ABSTRACT Chelation therapy, a treatment long undervalued by conventional medicine, has been used by alternative medicine practitioners to alleviate various metabolic toxicities. In particular, there has been significant controversy around its use in patients with coronary artery disease.
We performed a focused review of the recent National Institute of Health (NIH) trial to investigate the role of chelation therapy in the treatment of patients with coronary artery disease. The study was the first randomized, factorial trial (n=1708) in patients with coronary artery disease, already receiving standard, guideline-approved treatment. Patients were randomized to EDTA chelation therapy with or without oral multivitamin multimineral supplement (OMVM).

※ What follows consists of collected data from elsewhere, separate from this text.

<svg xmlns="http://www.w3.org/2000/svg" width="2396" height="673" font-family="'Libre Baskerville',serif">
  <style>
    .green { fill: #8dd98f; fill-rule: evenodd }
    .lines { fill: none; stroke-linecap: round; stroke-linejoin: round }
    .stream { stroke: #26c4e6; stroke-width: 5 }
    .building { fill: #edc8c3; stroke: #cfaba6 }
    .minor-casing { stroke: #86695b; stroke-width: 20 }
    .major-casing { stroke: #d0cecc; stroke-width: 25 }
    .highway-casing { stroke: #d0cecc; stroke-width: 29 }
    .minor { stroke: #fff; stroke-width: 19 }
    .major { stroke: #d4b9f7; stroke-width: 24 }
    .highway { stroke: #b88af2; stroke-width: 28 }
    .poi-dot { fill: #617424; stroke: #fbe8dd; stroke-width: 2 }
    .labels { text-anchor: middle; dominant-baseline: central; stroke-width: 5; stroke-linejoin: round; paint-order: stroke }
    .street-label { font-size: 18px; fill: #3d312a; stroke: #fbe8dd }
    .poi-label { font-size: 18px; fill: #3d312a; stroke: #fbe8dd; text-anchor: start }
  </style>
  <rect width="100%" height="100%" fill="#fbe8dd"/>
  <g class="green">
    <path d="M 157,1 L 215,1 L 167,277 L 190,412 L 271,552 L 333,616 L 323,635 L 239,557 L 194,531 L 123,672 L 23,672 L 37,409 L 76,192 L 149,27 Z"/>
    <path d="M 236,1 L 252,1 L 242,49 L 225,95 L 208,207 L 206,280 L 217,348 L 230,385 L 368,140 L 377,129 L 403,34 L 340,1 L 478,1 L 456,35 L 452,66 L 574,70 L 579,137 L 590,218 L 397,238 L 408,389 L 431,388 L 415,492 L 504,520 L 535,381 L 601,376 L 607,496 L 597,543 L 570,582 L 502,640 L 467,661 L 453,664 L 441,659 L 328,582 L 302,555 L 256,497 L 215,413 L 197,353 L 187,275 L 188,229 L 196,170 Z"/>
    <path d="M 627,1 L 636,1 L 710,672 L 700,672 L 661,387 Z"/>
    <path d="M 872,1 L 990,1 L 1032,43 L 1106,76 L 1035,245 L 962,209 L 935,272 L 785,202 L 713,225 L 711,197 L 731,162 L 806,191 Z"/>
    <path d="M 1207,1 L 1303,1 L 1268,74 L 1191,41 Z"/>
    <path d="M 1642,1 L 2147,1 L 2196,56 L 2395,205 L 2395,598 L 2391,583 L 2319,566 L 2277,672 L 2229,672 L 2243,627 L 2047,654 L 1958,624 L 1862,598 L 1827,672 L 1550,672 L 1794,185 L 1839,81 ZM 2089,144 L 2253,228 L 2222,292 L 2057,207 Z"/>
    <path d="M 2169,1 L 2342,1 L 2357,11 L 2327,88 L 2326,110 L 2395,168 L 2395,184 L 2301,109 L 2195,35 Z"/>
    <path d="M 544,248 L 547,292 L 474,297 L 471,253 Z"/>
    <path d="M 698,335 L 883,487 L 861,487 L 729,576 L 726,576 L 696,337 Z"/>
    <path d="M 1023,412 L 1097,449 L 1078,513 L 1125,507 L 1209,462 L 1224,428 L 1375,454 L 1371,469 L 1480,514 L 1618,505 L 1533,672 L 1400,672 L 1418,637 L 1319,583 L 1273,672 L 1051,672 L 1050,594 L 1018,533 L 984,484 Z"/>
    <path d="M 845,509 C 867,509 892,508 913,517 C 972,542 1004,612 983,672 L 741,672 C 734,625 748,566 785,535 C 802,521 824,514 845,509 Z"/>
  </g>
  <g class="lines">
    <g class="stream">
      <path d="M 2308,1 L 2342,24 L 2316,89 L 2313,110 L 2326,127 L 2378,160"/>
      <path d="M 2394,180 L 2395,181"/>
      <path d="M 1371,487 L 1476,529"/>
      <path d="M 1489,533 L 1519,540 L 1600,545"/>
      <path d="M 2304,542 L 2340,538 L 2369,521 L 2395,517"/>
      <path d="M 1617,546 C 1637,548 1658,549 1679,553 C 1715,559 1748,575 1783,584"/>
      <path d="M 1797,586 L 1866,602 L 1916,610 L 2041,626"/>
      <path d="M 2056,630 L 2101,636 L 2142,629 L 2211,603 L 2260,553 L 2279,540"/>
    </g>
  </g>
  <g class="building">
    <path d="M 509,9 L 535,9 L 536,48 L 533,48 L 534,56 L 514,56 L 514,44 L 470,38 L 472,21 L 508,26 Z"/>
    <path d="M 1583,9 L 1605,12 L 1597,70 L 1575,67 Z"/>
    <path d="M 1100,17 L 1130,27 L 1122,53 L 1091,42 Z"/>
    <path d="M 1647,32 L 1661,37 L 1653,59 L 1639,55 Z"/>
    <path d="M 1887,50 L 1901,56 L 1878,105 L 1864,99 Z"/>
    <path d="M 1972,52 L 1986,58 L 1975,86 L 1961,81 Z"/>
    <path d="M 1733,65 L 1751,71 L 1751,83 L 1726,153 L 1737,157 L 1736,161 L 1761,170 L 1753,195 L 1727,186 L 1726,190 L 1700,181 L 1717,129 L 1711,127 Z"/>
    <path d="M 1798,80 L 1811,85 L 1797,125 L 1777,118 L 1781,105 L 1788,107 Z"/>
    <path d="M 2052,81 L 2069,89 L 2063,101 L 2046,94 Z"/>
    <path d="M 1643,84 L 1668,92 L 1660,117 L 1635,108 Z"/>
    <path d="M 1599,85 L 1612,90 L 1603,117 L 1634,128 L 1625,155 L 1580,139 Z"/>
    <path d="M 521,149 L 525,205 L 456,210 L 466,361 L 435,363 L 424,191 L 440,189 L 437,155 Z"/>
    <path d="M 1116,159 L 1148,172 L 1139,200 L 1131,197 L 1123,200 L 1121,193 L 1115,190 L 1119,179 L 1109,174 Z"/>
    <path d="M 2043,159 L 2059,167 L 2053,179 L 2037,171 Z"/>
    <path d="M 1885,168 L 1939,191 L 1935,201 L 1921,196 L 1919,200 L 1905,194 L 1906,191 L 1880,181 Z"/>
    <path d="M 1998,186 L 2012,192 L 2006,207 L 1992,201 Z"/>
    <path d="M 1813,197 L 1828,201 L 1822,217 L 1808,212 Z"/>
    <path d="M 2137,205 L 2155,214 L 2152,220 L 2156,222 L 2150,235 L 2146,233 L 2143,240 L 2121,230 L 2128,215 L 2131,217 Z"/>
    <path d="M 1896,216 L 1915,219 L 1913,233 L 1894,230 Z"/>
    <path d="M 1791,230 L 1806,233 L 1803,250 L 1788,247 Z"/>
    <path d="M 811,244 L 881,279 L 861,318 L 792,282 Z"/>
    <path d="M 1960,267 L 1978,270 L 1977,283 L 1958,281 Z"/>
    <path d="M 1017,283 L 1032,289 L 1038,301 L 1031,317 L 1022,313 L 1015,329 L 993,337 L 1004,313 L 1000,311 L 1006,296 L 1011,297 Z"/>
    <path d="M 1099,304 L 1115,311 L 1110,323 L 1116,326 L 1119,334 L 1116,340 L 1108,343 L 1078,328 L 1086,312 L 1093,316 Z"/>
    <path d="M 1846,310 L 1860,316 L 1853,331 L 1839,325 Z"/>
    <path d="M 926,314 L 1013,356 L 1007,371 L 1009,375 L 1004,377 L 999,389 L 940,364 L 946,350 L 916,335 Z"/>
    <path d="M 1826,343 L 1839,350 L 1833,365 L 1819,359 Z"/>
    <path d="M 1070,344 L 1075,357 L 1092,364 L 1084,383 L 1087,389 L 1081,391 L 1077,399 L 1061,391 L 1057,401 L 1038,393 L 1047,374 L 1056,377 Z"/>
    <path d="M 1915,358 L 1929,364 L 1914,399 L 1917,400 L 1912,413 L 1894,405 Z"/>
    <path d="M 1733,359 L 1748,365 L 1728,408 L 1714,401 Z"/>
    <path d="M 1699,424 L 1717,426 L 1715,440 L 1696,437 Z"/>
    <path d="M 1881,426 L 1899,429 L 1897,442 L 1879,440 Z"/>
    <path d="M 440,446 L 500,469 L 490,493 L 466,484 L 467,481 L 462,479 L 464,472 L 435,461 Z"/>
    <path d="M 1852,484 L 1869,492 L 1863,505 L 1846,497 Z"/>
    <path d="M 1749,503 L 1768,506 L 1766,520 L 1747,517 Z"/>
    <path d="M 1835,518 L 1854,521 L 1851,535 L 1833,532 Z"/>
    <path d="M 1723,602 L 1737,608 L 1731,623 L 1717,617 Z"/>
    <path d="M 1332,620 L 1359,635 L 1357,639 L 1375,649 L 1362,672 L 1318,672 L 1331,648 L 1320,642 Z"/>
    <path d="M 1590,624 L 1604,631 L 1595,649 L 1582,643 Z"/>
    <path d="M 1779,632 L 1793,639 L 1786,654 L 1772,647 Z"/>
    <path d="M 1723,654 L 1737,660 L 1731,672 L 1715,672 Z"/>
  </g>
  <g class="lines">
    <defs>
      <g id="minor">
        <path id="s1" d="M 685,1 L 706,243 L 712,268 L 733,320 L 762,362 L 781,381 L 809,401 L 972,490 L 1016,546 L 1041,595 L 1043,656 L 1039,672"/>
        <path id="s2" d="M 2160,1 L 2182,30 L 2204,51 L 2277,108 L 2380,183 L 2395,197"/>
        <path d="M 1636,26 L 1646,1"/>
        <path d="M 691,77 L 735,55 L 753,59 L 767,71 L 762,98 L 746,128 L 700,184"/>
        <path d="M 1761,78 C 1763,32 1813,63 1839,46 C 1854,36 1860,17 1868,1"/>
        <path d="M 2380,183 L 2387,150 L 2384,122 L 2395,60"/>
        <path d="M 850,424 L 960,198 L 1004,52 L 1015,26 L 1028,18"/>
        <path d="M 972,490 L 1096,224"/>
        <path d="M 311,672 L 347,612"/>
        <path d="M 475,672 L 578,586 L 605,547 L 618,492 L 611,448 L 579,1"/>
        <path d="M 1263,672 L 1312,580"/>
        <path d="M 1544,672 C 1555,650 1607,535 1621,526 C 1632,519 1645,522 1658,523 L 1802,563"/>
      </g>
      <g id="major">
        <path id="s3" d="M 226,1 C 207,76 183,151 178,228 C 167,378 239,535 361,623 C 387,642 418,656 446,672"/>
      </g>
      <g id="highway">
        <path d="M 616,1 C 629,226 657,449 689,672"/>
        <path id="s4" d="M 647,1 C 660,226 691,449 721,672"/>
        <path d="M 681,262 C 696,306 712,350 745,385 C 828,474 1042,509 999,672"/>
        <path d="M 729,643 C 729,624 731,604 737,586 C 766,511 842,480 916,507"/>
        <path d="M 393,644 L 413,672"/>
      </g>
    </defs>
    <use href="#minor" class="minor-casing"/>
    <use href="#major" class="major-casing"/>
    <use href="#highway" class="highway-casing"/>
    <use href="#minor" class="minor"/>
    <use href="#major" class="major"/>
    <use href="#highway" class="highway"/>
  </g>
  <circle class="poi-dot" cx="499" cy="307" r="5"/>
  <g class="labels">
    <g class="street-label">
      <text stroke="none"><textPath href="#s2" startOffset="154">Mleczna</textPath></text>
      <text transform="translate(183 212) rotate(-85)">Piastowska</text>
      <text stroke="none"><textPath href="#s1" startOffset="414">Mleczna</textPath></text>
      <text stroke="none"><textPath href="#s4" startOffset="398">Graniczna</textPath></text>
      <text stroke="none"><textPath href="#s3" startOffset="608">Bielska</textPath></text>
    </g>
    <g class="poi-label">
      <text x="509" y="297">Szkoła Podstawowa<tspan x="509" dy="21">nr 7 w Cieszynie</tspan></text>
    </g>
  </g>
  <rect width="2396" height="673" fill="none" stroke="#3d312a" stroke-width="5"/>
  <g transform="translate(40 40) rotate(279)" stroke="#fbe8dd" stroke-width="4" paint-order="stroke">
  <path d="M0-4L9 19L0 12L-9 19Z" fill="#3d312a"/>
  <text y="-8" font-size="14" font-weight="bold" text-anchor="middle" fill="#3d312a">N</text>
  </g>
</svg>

The trial showed that EDTA chelation reduced the primary endpoint (a composite of total mortality, recurrent myocardial infarction, stroke, coronary revascularization, or hospitalization for angina) by 18% overall (95% confidence interval [CI]: 1–21%).
This benefit was increased by addition of OMVM (26% relative reduction; 95% CI: 5–23%), and the effect was most pronounced in patients with diabetes: 51% (95% CI: 25–67%) relative reduction for chelation with, and 41% (95% CI: 21–56%) without OMVM, respectively.
Chelation therapy, recently evaluated in the NIH trial of patients with coronary artery disease, has been given a class IIb (may be beneficial) designation by the American College of Cardiology Chronic Ischemic Heart Disease Guidelines. The positive and significant impact of chelation therapy on morbidity and mortality of patients already receiving standard contemporary treatment is pivotal to the advancement of chelation therapy into the mainstream of coronary artery disease treatments.